Message from Tanner - SC in MacGuyver - Skills & Academics #noncrypto-investing
So on the question of where to put money for long term investment, will we beat the rest of the world or will the rest of the world as a whole beat us? In your opinion of course, just want to see your perspective as someone on the ground
the US has had tremendous growth since 1980. it will be hard to top that over the next 40 years. and that includes the financial crisis. the US is a mature/developed economy so we have that working against us as well
there are certainly other parts of the world where it'll be far easier to have +4% GDP growth simply if their govts would get out of the way
Argentina used to be one of the world's best economies in the early 20th century (look at demographics and you'll see why). It fell in the 60's due to corruption from the Peron family and hasnt really recovered
if argentina's govt could get out of its own way they most certainly have the human capital to grow at an above avg rate over the next few decades
the question is what will cause these countries to implement the needed reform to have fully functioning economies
Thanks for the analysis 👍🏻
I'm a firm believer in keeping a portion of your assets outside of the banking/equity system.
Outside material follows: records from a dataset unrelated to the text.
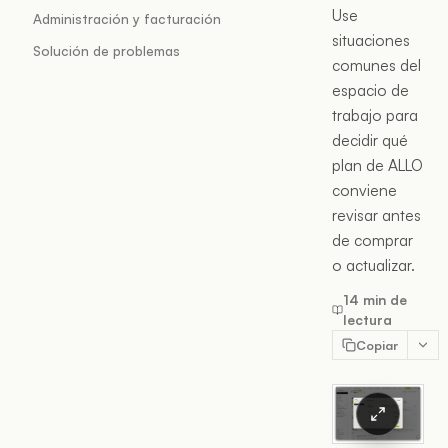
Use
Administración y facturación
situaciones
Solución de problemas
comunes del
espacio de
trabajo para
decidir qué
plan de ALLO
conviene
revisar antes
de comprar
o actualizar.
14 min de
lectura
Copiar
@Tanner - SC what do you own outside of the banking/equity system? Gold? RE?
@Zyzz that is bad for students, but is that bad for the overall economy in terms of stock market or whatever? This is going to sound supremely Jewish, but only looking at it autistically from an investment standpoint, it looks like this student loan debt will pressure people to take jobs on terms they might otherwise turndown or renegotiate because they are more at the mercy of their student loan payments. This lack of negotiating power on the part of labor would be beneficial for companies. Thus while student loan debt is bad for working people, I'm trying to understand if it is bad from the POV of hurting investments like stocks
@ThisIsChris I think you are right. The only impact this has is people with debt will not be able to consume as much (need to pay debt) and will be unable to buy homes (which isn't always a bad thing). They will just end up renting rather than buying a home. From an investors standpoint, this will not cause a bubble as they are not allowed to discharge debts in bankruptcy and there are plenty of ways for lenders to garnish wages.
I can see people with debt having less flexibility which will lead to them taking less risks from an employment standpoints (turning down job offers, quitting jobs, entreprenuerial endeavors, etc.)
savings rate is 2.9%
@ThisIsChris Entrepreneurship is way down partly because of student loan debt, and that’s not helpful for the market.
Also, that’s a lot of capital that would have gone to other more productive uses had the market manipulations not channeled so much of it into overpriced academia.
Every market manipulation has an easily observable benefit for a small sliver of the economy, and a larger unseen detriment.
I highly recommend this book for everyone in this channel, it’s a short easy read:
@Zyzz great chart, shows we are at the peak of the boom-bust cycle. We should prepare ourselves while times are good.
Everyone make sure you have enough saved to last a minimum of 6 months of unemployment.
And don’t expect unemployment payments from the government to be a fall-back plan.
Also, the FDIC only has less than 1% reserves for the FDIC insurance on your bank account, so in a crisis, your money will not be protected.
@Tanner - SC#6686 i agree. I have only small credit card debt that i pay off every month and a lot of cash on hand
@Zyzz WTF, you have credit card debt and you're giving investment advice? What's the APR on that, 15%?
as i said, i pay it off every month. ie: i do not carry a balance
also, even if i did carry a balance, not sure how thats relevant to my ability to give investment advice/analyze the current environment
It’s not debt if you don’t carry a balance. I thought you meant you were making payments against a carried balance.
As for advice, anyone who is paying 15%, 20% on cc debt obviously doesn’t understand finance, like a fat man giving diet advice. But that’s not the case for you.
I figured it wasn’t, given your analysis earlier was too sharp to be someone carrying a balance.
A lot of people get tricked into playing the stupid games the credit agencies have you play. They get a credit card and pay off 3/4 of it every month because having a small balance to charge interest to gives you a small 20 point boost. Just pay off the whole debt every couple weeks. That's what I do, and my credit is near perfect (or as close as you can get)
This looks ugly, where has all this money gone? Straight from the fed into bonds? Is there really 3x as much currency units today as existed 10 years ago?
Everyone should be incredibly careful about giving personalized investment advice on here
@Darth absolutely, just yesterday pinned a notice to only invest money you can risk losing. Feel free to @ everyone to repeat every once in a while, I will try to do it every few days. See pins for an example
Yeah, just making sure, brother. :-) With being an attorney, I can be a little anxious...hahaha
We don't need FINRA and the SEC up in our grills...haha
"The Fed's "balance sheet normalization" will accelerate as 2018 progresses: In Q1, the Fed is scheduled to shed $60 billion in securities, in Q2 $90 billion, in Q3 $120 billion, and in Q4 $150 billion, for a total of $420 billion. This is scheduled to increase to $600 billion in 2019."